Q&A with... LSU freshman Caroline Nistrup, who nearly scored her big breakthrough March 9 at the Darius Rucker Intercollegiate. Nistrup, a longtime member of the Danish national team, lost to Duke’s Yu Liu on the first hole of sudden death. It was the third top-5 finish this year for Nistrup.

How did you approach the Darius Rucker playoff with Yu Liu?

I think we were both pretty nervous. I hit the fairway and then ... I was just trying to get it to the middle of the green, just try to get it to the right place on the green to have a good putt. I did that and she just made it and I didn’t.

You have a fourth-, a third- and now a second-place finish. What have you learned with each time you’ve been in contention this season?

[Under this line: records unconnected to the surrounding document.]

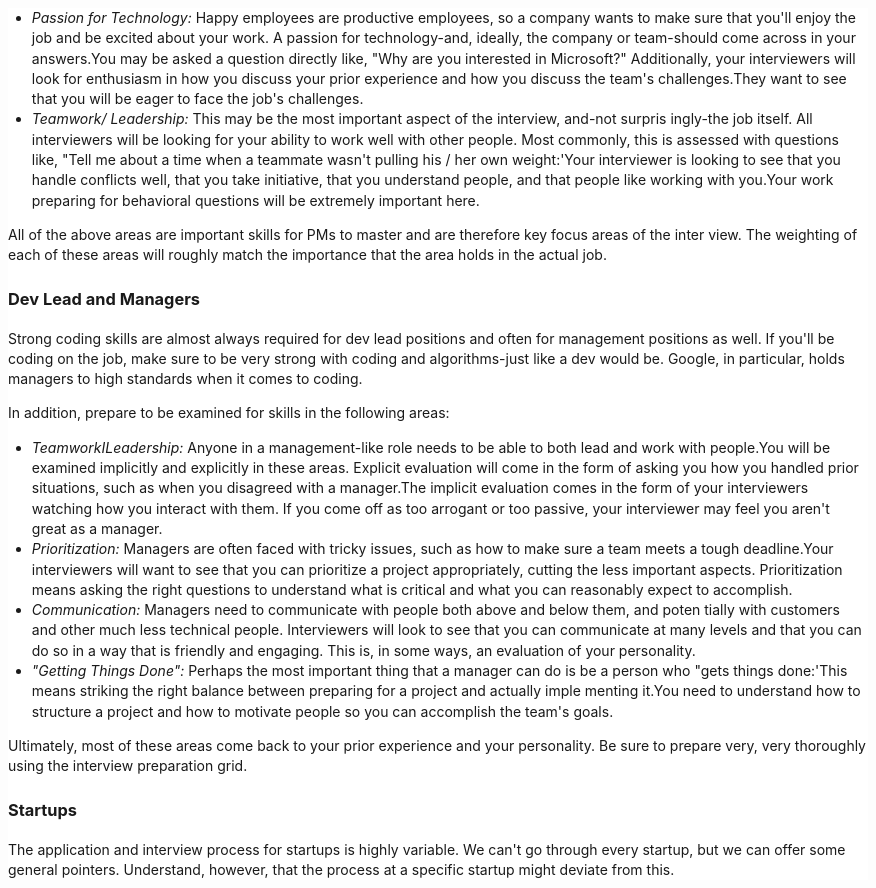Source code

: - *Passion for Technology:* Happy employees are productive employees, so a company wants to make sure that you'll enjoy the job and be excited about your work. A passion for technology-and, ideally, the company or team-should come across in your answers.You may be asked a question directly like, "Why are you interested  in Microsoft?" Additionally, your interviewers will look for enthusiasm  in how you discuss your prior experience and how you discuss the team's challenges.They want to see that you will be eager to face the job's challenges.
- *Teamwork/ Leadership:* This may be the most important  aspect  of the interview, and-not surpris­ ingly-the job itself. All interviewers will be looking for your ability to work well with other people. Most commonly, this is assessed with questions like, "Tell me about a time when a teammate  wasn't pulling his / her own weight:'Your interviewer is looking to see that you handle conflicts well, that you take initiative, that you understand people, and that people like working with you.Your work preparing for behavioral questions will be extremely important here.

All of the above areas are important skills for PMs to master and are therefore key focus areas of the inter­ view. The weighting of each of these areas will roughly match the importance that the area holds in the actual job.


### Dev Lead and Managers

Strong coding skills are almost always required for dev lead positions and often for management positions as well. If you'll be coding on the job, make sure to be very strong with coding and algorithms-just like a dev would be. Google, in particular, holds managers to high standards when it comes to coding.

In addition, prepare to be examined for skills in the following areas:

- *TeamworkILeadership:* Anyone in a management-like  role needs to be able to both lead and work with people.You will be examined implicitly and explicitly in these areas. Explicit evaluation will come in the form of asking you how you handled prior situations, such as when you disagreed with a manager.The implicit evaluation comes in the form of your interviewers watching how you interact with them. If you come off as too arrogant or too passive, your interviewer may feel you aren't great as a manager.
- *Prioritization:* Managers are often faced with tricky issues, such as how to make sure a team meets a tough deadline.Your interviewers will want to see that you can prioritize a project appropriately, cutting the less important aspects. Prioritization means asking the right questions to understand what is critical and what you can reasonably expect to accomplish.
- *Communication:* Managers need to communicate with people both above and below them, and poten­ tially with customers and other much less technical people. Interviewers will look to see that you can communicate at many levels and that you can do so in a way that is friendly and engaging. This is, in some ways, an evaluation of your personality.
- *"Getting Things Done":* Perhaps the most important thing that a manager can do is be a person who "gets things done:'This means striking the right balance between preparing for a project and actually imple­ menting it.You need to understand how to structure a project and how to motivate people so you can accomplish the team's goals.

Ultimately, most of these areas come back to your prior experience and your personality. Be sure to prepare very, very thoroughly using the interview preparation grid.


### Startups

The application and interview process for startups is highly variable. We can't go through every startup, but we can offer some general pointers. Understand, however, that the process at a specific startup might deviate from this.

I learned last year when I was leading a tournament after the second round and I kind of went out and played really aggressive in the final round and I lost some shots over that because I got impatient. I learned just to keep patient and the score will come by itself. I’ve gotten closer, it was a first place this time. Now I just need to win the playoff.

How has you game improved since you’ve been at LSU?

I’m hitting a lot of fairways and greens and that’s important for these courses over here – especially hitting a lot of greens. I’ve been hitting good shots, hitting a lot of shots close and I’ve been learning how to make some more putts. I kind of got it together in this tournament.

Growing up in Denmark, what professional player inspired you as you were learning to play?

We had one Danish player (Iben Tinning) that was really good. Annika Sorenstam is from Sweden so she’s always been a great one. Always I’ve liked Suzann Pettersen from Norway. She’s a really good player and she just keeps scoring all the time, I think that’s pretty cool.

You’ve been a member of the Danish national team since 2007. What was the most valuable part of that experience for your game?

I knew how it was to play on a team and how it was to travel all the time so I think it made it a lot easier to come over here because I was used to all the traveling and being away from home.